Summary: Exposition of 1 Peter 3:8-22
Suffering for Righteousness in an Imperfect Church
Finally, all of you, live in harmony with one another; be sympathetic, love as brothers, be compassionate and humble. Do not repay evil with evil or insult with insult, but with blessing, because to this you were called so that you may inherit a blessing. For, “Whoever would love life and see good days must keep his tongue from evil and his lips from deceitful speech. He must turn from evil and do good; he must seek peace and pursue it. For the eyes of the Lord are on the righteous and his ears are attentive to their prayer, but the face of the Lord is against those who do evil.” Who is going to harm you if you are eager to do good? But even if you should suffer for what is right, you are blessed. “Do not fear what they fear; do not be frightened.” But in your hearts set apart Christ as Lord. Always be prepared to give an answer to everyone who asks you to give the reason for the hope that you have. But do this with gentleness and respect, keeping a clear conscience, so that those who speak maliciously against your good behavior in Christ may be ashamed of their slander. It is better, if it is God’s will, to suffer for doing good than for doing evil. For Christ died for sins once for all, the righteous for the unrighteous, to bring you to God. He was put to death in the body but made alive by the Spirit, through whom also he went and preached to the spirits in prison who disobeyed long ago when God waited patiently in the days of Noah while the ark was being built. In it only a few people, eight in all, were saved through water, and this water symbolizes baptism that now saves you also—not the removal of dirt from the body but the pledge of a good conscience toward God. It saves you by the resurrection of Jesus Christ, who has gone into heaven and is at God’s right hand—with angels, authorities and powers in submission to him.
1 Peter 3:8–22
How should the believer respond to suffering unjustly from other believers?
In this text we see Peter encouraging Christians who are suffering by teaching them how they should respond. However, the context of verse 8 has to do with believers. He tells them to “live in harmony with one another.”

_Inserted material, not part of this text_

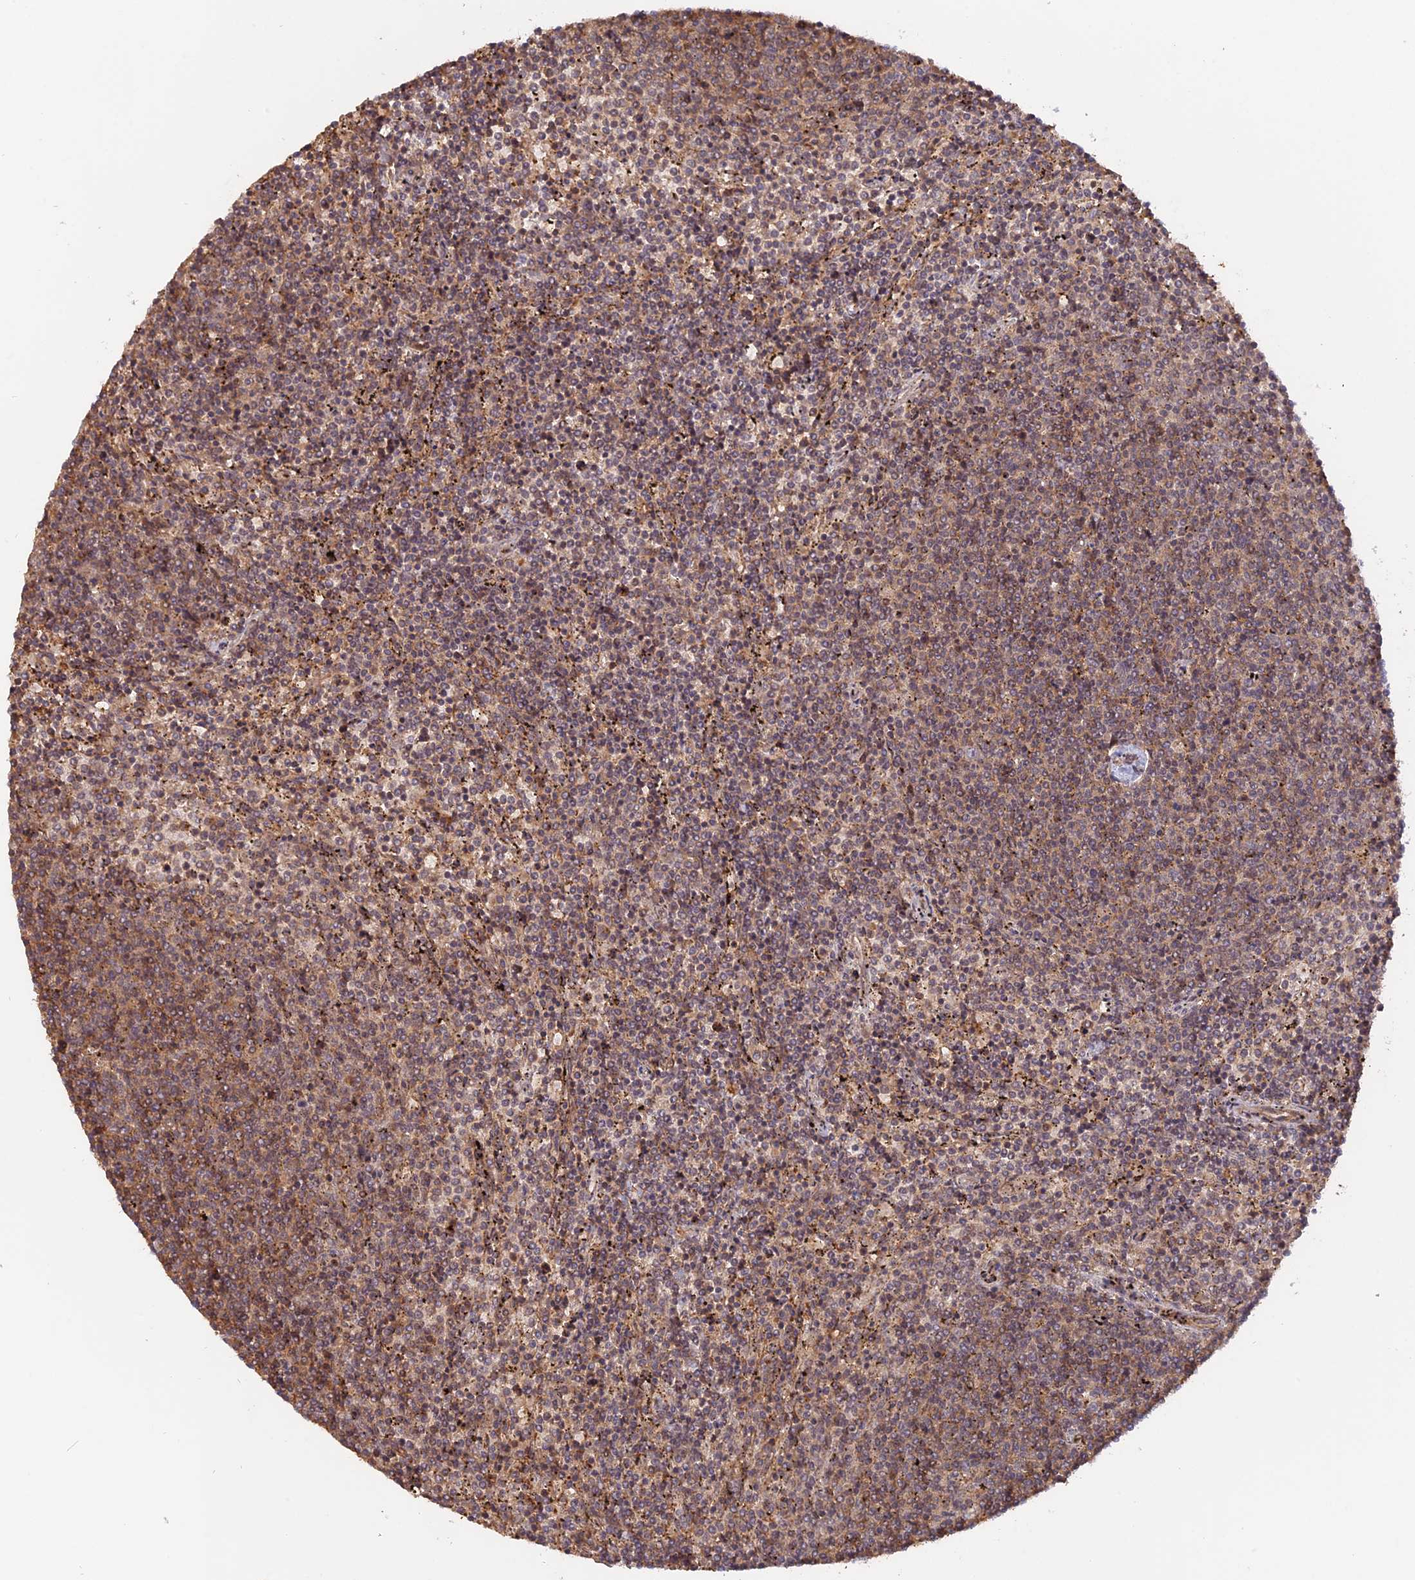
{"staining": {"intensity": "weak", "quantity": "25%-75%", "location": "cytoplasmic/membranous"}, "tissue": "lymphoma", "cell_type": "Tumor cells", "image_type": "cancer", "snomed": [{"axis": "morphology", "description": "Malignant lymphoma, non-Hodgkin's type, Low grade"}, {"axis": "topography", "description": "Spleen"}], "caption": "Lymphoma stained with IHC exhibits weak cytoplasmic/membranous expression in approximately 25%-75% of tumor cells. (DAB = brown stain, brightfield microscopy at high magnification).", "gene": "CCDC174", "patient": {"sex": "female", "age": 50}}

This means that some of the suffering that would be happening in these churches might be happening from one another. This is a reality that many believers aren’t really aware of. They expect the church to be perfect and to always be different from the world. However, people in the church are sinful, and they are being remade into the image of Christ. Also, in the church, there are always those who are not truly born again. Christ says in Matthew 7 that there will be many who call him “Lord, Lord” who aren’t truly saved and practice iniquity (v. 22, 23).

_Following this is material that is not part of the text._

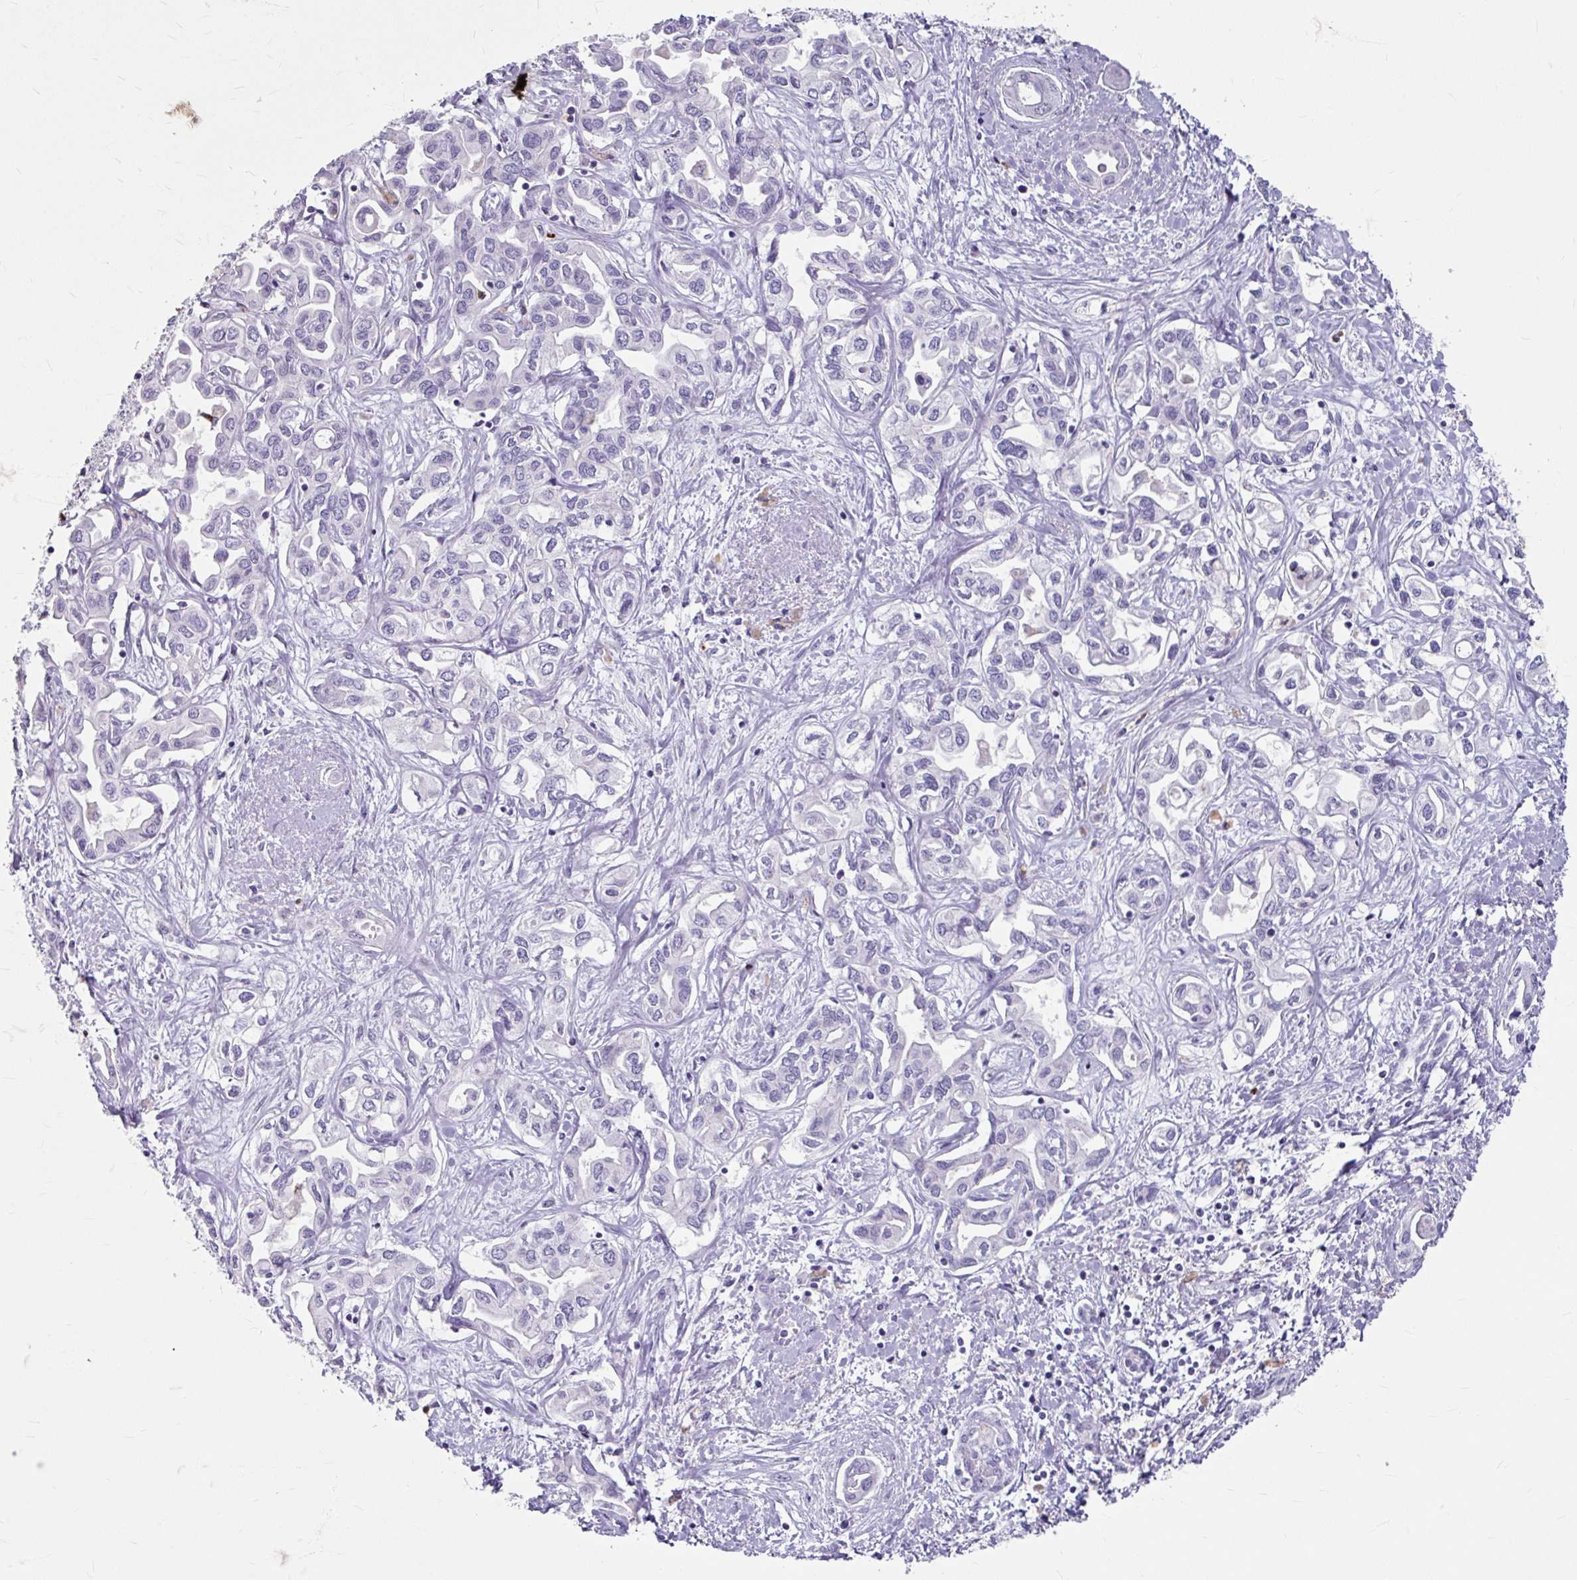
{"staining": {"intensity": "negative", "quantity": "none", "location": "none"}, "tissue": "liver cancer", "cell_type": "Tumor cells", "image_type": "cancer", "snomed": [{"axis": "morphology", "description": "Cholangiocarcinoma"}, {"axis": "topography", "description": "Liver"}], "caption": "Immunohistochemistry (IHC) of human liver cancer (cholangiocarcinoma) exhibits no staining in tumor cells.", "gene": "ANKRD1", "patient": {"sex": "female", "age": 64}}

This makes the church a place where people sometimes suffer from one another. Problems often are compounded in a church when there is a difficulty, such as a financial crisis or persecution from outside. In fact, we saw this with Israel in the wilderness and how they responded in their difficult situation toward Moses and Aaron. Even though these people had been delivered from Egypt, Egypt was still in the hearts of many of the Jews. For that reason, they often persecuted Moses. They talked about stoning him; they accused him and talked bad about him. Even Christ was persecuted by those who claimed to be the people of God. We should be aware that this happens in the church as well. It happens because of sin and sometimes because the people may not truly born again. Understanding this should make us prepared for difficulties we will at times encounter among the people of God.
Let me share that at the first church I served at, it split before I came and it split a year after I was there. I was the youth pastor, but it was a sobering reality of sin and the difficulties that often happen in a community of believers. Churches can often be messy, and Christians need to know how to serve in an imperfect church and to work through these difficulties together.
Does that mean we should bail on the church because it often may not be healthy? Absolutely not! I have known many students who have fallen away because they have seen the messy side of the church. We should not leave the church; it means that we must be salt in the church. We must be the ones laboring to live in harmony with one another—the peacemakers (1 Peter 3:8). When we are mistreated, we must respond not with evil but in a godly manner. By doing this, we help bring transformation amongst the people of God.